» **What to produce**
Take the records below and set down exactly the lines from the one with "Auf unsere Einladung hin kamen der" to the one with "Entrada/salida MIDI para teclado maestr", ends included; do not copy the pictures.

*** Opening Raw data ***

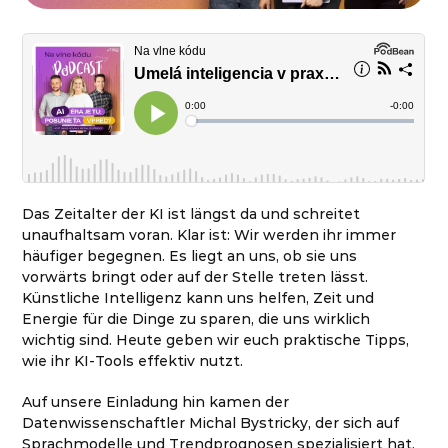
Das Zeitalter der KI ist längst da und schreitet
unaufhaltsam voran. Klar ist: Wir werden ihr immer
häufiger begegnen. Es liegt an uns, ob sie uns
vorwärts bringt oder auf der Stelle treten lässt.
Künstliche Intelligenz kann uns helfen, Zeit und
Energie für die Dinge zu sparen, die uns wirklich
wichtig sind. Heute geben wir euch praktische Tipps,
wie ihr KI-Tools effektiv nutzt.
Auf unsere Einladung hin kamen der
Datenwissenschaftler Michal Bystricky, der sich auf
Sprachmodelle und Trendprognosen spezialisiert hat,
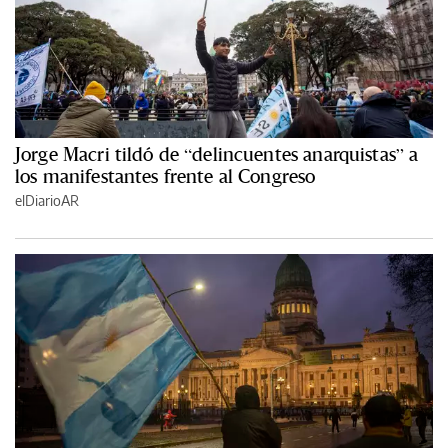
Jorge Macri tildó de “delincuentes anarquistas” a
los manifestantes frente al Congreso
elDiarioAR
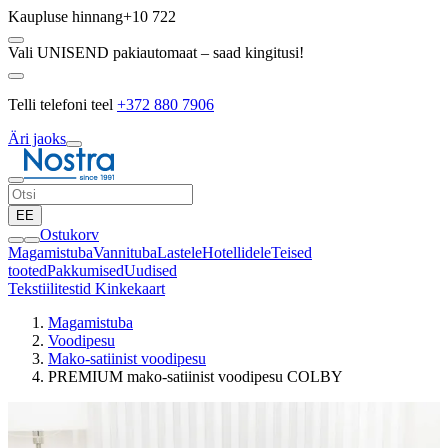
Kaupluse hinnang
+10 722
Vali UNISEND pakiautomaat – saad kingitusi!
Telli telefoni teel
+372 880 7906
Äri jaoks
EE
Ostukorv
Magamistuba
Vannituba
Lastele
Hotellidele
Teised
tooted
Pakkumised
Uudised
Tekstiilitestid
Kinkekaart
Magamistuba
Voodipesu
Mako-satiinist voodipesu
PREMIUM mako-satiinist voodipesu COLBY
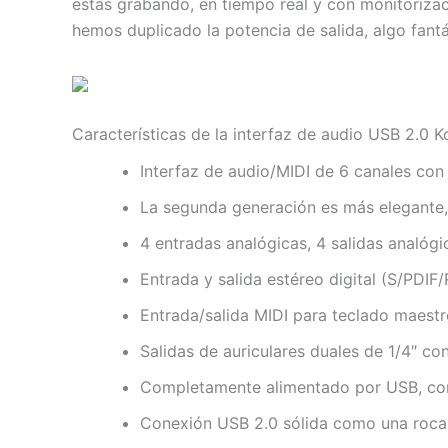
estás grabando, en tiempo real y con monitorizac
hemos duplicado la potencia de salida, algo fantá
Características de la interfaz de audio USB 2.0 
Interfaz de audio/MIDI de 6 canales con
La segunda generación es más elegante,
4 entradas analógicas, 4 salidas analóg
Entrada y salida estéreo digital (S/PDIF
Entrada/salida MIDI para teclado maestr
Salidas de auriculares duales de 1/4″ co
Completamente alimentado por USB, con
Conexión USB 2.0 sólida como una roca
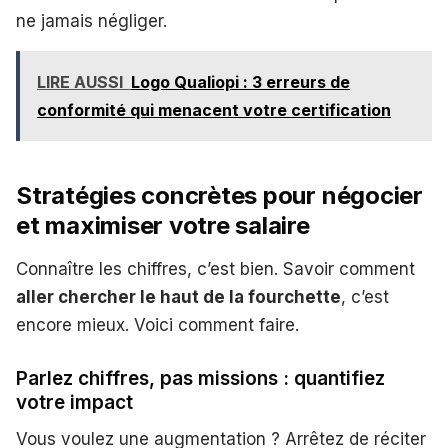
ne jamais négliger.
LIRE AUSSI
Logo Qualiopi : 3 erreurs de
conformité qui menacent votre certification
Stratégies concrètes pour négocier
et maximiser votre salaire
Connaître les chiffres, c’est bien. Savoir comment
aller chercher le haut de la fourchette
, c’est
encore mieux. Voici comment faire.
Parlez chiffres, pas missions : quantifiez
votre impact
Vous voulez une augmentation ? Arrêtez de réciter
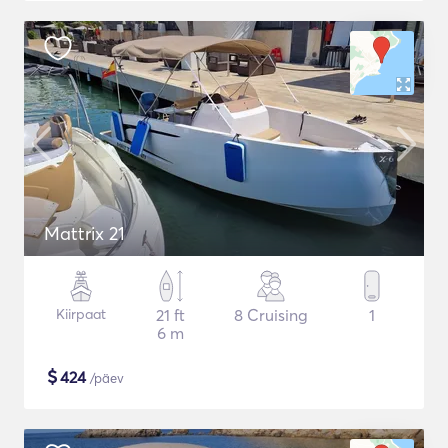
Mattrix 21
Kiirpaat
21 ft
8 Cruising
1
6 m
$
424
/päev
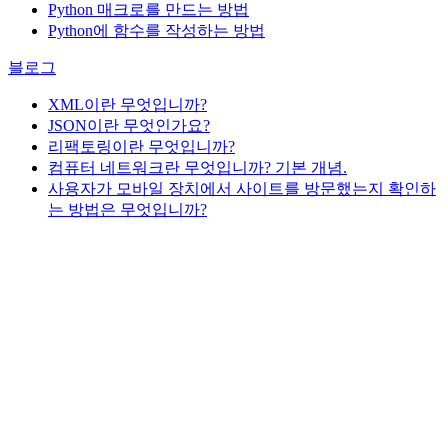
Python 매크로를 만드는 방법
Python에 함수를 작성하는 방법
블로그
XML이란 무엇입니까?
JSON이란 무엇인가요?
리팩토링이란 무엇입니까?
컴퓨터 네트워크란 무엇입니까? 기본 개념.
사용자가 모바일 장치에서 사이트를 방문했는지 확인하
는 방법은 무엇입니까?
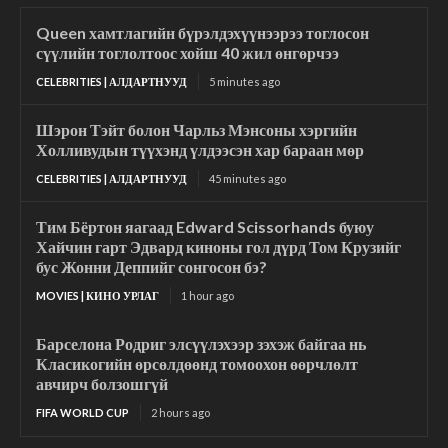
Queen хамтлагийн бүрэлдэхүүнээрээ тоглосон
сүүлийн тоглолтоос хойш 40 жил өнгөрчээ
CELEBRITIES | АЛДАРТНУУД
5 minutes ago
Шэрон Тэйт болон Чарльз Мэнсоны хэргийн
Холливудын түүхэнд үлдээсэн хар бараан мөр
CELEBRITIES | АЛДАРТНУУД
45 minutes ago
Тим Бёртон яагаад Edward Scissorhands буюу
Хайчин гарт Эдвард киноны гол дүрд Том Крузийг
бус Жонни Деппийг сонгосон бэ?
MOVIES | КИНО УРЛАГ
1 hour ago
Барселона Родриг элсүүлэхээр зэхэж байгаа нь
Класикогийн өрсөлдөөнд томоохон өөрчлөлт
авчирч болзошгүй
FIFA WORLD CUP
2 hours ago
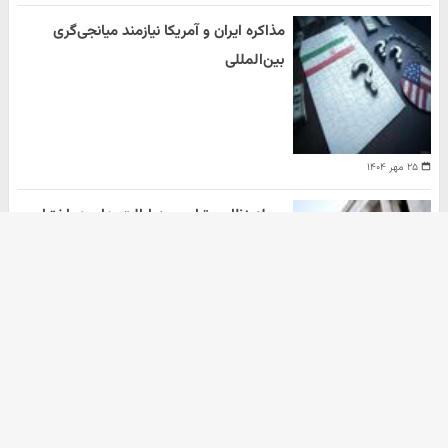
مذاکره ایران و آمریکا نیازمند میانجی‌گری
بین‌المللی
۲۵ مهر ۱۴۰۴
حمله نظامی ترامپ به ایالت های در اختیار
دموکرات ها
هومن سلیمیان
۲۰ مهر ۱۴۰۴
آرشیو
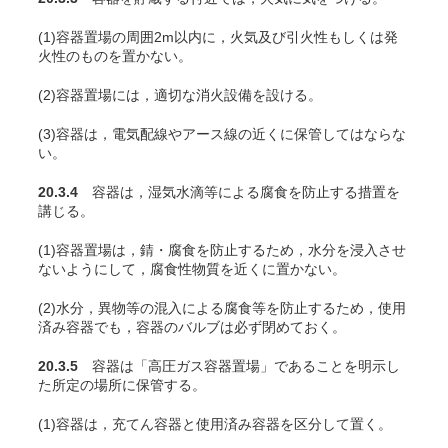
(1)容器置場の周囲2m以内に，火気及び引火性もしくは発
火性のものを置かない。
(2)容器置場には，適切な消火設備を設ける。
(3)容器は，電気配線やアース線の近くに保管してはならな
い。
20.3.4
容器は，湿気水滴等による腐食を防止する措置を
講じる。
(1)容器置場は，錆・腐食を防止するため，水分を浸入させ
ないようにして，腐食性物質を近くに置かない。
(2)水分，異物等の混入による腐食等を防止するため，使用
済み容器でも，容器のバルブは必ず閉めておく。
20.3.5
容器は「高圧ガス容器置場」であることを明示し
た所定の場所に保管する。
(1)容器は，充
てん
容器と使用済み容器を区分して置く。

*** Closing Raw data ***
*** Opening Raw data ***

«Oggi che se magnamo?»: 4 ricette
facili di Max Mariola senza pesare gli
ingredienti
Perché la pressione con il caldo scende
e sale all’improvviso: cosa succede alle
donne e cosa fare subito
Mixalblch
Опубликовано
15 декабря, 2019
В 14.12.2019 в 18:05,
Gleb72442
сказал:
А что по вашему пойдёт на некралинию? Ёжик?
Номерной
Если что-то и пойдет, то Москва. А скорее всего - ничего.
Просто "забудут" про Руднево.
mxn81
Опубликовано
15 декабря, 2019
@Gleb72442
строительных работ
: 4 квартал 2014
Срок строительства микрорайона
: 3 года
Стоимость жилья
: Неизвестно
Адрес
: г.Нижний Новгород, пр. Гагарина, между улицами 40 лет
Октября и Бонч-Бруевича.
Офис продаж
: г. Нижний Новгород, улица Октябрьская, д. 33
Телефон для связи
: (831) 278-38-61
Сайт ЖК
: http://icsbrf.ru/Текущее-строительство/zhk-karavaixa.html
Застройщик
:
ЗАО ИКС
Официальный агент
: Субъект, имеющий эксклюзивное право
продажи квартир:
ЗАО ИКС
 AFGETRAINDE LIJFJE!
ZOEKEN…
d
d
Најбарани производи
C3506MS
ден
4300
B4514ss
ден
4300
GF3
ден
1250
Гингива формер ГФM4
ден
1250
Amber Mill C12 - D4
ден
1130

*** Closing Raw data ***

» **Solution to this task**
Auf unsere Einladung hin kamen der
Datenwissenschaftler Michal Bystricky, der sich auf
Sprachmodelle und Trendprognosen spezialisiert hat,
Jorge Macri tildó de “delincuentes anarquistas” a
los manifestantes frente al Congreso
elDiarioAR
Kaupluse hinnang
+10 722
Vali UNISEND pakiautomaat – saad kingitusi!
Telli telefoni teel
+372 880 7906
Äri jaoks
EE
Ostukorv
Magamistuba
Vannituba
Lastele
Hotellidele
Teised
tooted
Pakkumised
Uudised
Tekstiilitestid
Kinkekaart
Magamistuba
Voodipesu
Mako-satiinist voodipesu
PREMIUM mako-satiinist voodipesu COLBY
estás grabando, en tiempo real y con monitorizac
hemos duplicado la potencia de salida, algo fantá
Características de la interfaz de audio USB 2.0 
Interfaz de audio/MIDI de 6 canales con
La segunda generación es más elegante,
4 entradas analógicas, 4 salidas analóg
Entrada y salida estéreo digital (S/PDIF
Entrada/salida MIDI para teclado maestr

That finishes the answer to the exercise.